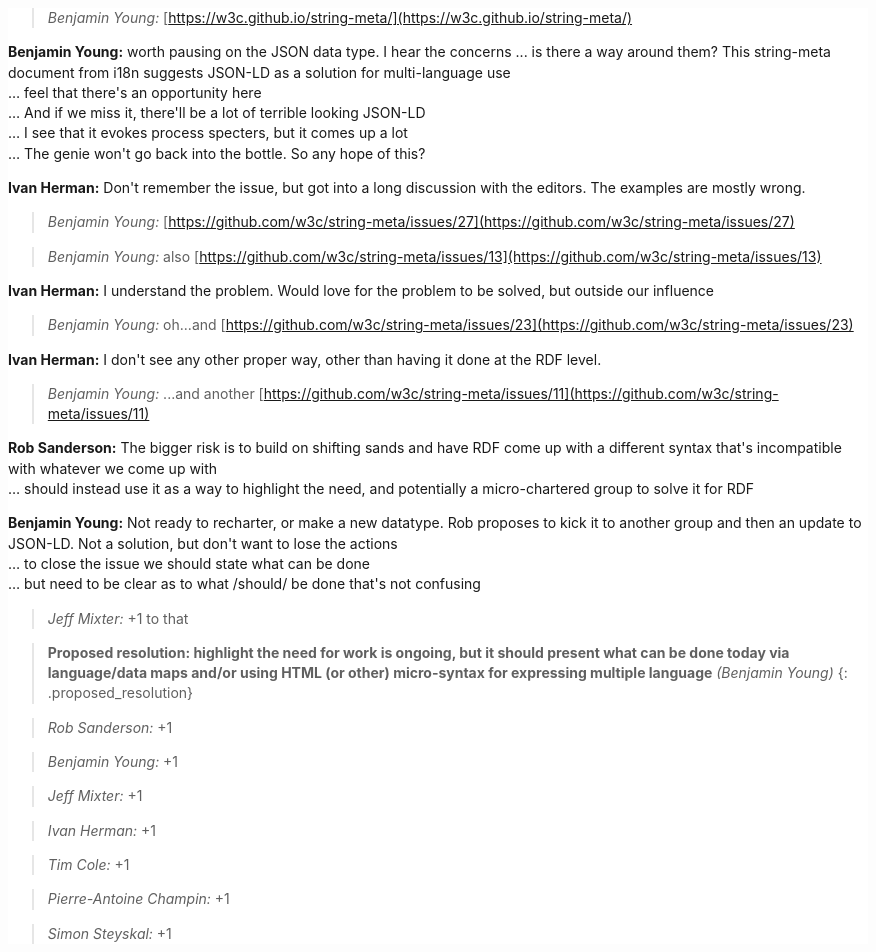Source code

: > *Benjamin Young:* [https://w3c.github.io/string-meta/](https://w3c.github.io/string-meta/)

**Benjamin Young:** worth pausing on the JSON data type. I hear the concerns ... is there a way around them? This string-meta document from i18n suggests JSON-LD as a solution for multi-language use  
… feel that there's an opportunity here  
… And if we miss it, there'll be a lot of terrible looking JSON-LD  
… I see that it evokes process specters, but it comes up a lot  
… The genie won't go back into the bottle. So any hope of this?  

**Ivan Herman:** Don't remember the issue, but got into a long discussion with the editors. The examples are mostly wrong.  

> *Benjamin Young:* [https://github.com/w3c/string-meta/issues/27](https://github.com/w3c/string-meta/issues/27)

> *Benjamin Young:* also [https://github.com/w3c/string-meta/issues/13](https://github.com/w3c/string-meta/issues/13)

**Ivan Herman:** I understand the problem. Would love for the problem to be solved, but outside our influence  

> *Benjamin Young:* oh...and [https://github.com/w3c/string-meta/issues/23](https://github.com/w3c/string-meta/issues/23)

**Ivan Herman:** I don't see any other proper way, other than having it done at the RDF level.  

> *Benjamin Young:* ...and another [https://github.com/w3c/string-meta/issues/11](https://github.com/w3c/string-meta/issues/11)

**Rob Sanderson:** The bigger risk is to build on shifting sands and have RDF come up with a different syntax that's incompatible with whatever we come up with  
… should instead use it as a way to highlight the need, and potentially a micro-chartered group to solve it for RDF  

**Benjamin Young:** Not ready to recharter, or make a new datatype. Rob proposes to kick it to another group and then an update to JSON-LD. Not a solution, but don't want to lose the actions  
… to close the issue we should state what can be done  
… but need to be clear as to what /should/ be done that's not confusing  

> *Jeff Mixter:* +1 to that

> **Proposed resolution: highlight the need for work is ongoing, but it should present what can be done today via language/data maps and/or using HTML (or other) micro-syntax for expressing multiple language** *(Benjamin Young)*
{: .proposed_resolution}

> *Rob Sanderson:* +1

> *Benjamin Young:* +1

> *Jeff Mixter:* +1

> *Ivan Herman:* +1

> *Tim Cole:* +1

> *Pierre-Antoine Champin:* +1

> *Simon Steyskal:* +1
☆ ☆ ☆ ☆ ☆ ☆ ☆
Could you return the listing above exactly, minus its pictures?

● **Answer section**:
Source code

: > *Benjamin Young:* [https://w3c.github.io/string-meta/](https://w3c.github.io/string-meta/)

**Benjamin Young:** worth pausing on the JSON data type. I hear the concerns ... is there a way around them? This string-meta document from i18n suggests JSON-LD as a solution for multi-language use  
… feel that there's an opportunity here  
… And if we miss it, there'll be a lot of terrible looking JSON-LD  
… I see that it evokes process specters, but it comes up a lot  
… The genie won't go back into the bottle. So any hope of this?  

**Ivan Herman:** Don't remember the issue, but got into a long discussion with the editors. The examples are mostly wrong.  

> *Benjamin Young:* [https://github.com/w3c/string-meta/issues/27](https://github.com/w3c/string-meta/issues/27)

> *Benjamin Young:* also [https://github.com/w3c/string-meta/issues/13](https://github.com/w3c/string-meta/issues/13)

**Ivan Herman:** I understand the problem. Would love for the problem to be solved, but outside our influence  

> *Benjamin Young:* oh...and [https://github.com/w3c/string-meta/issues/23](https://github.com/w3c/string-meta/issues/23)

**Ivan Herman:** I don't see any other proper way, other than having it done at the RDF level.  

> *Benjamin Young:* ...and another [https://github.com/w3c/string-meta/issues/11](https://github.com/w3c/string-meta/issues/11)

**Rob Sanderson:** The bigger risk is to build on shifting sands and have RDF come up with a different syntax that's incompatible with whatever we come up with  
… should instead use it as a way to highlight the need, and potentially a micro-chartered group to solve it for RDF  

**Benjamin Young:** Not ready to recharter, or make a new datatype. Rob proposes to kick it to another group and then an update to JSON-LD. Not a solution, but don't want to lose the actions  
… to close the issue we should state what can be done  
… but need to be clear as to what /should/ be done that's not confusing  

> *Jeff Mixter:* +1 to that

> **Proposed resolution: highlight the need for work is ongoing, but it should present what can be done today via language/data maps and/or using HTML (or other) micro-syntax for expressing multiple language** *(Benjamin Young)*
{: .proposed_resolution}

> *Rob Sanderson:* +1

> *Benjamin Young:* +1

> *Jeff Mixter:* +1

> *Ivan Herman:* +1

> *Tim Cole:* +1

> *Pierre-Antoine Champin:* +1

> *Simon Steyskal:* +1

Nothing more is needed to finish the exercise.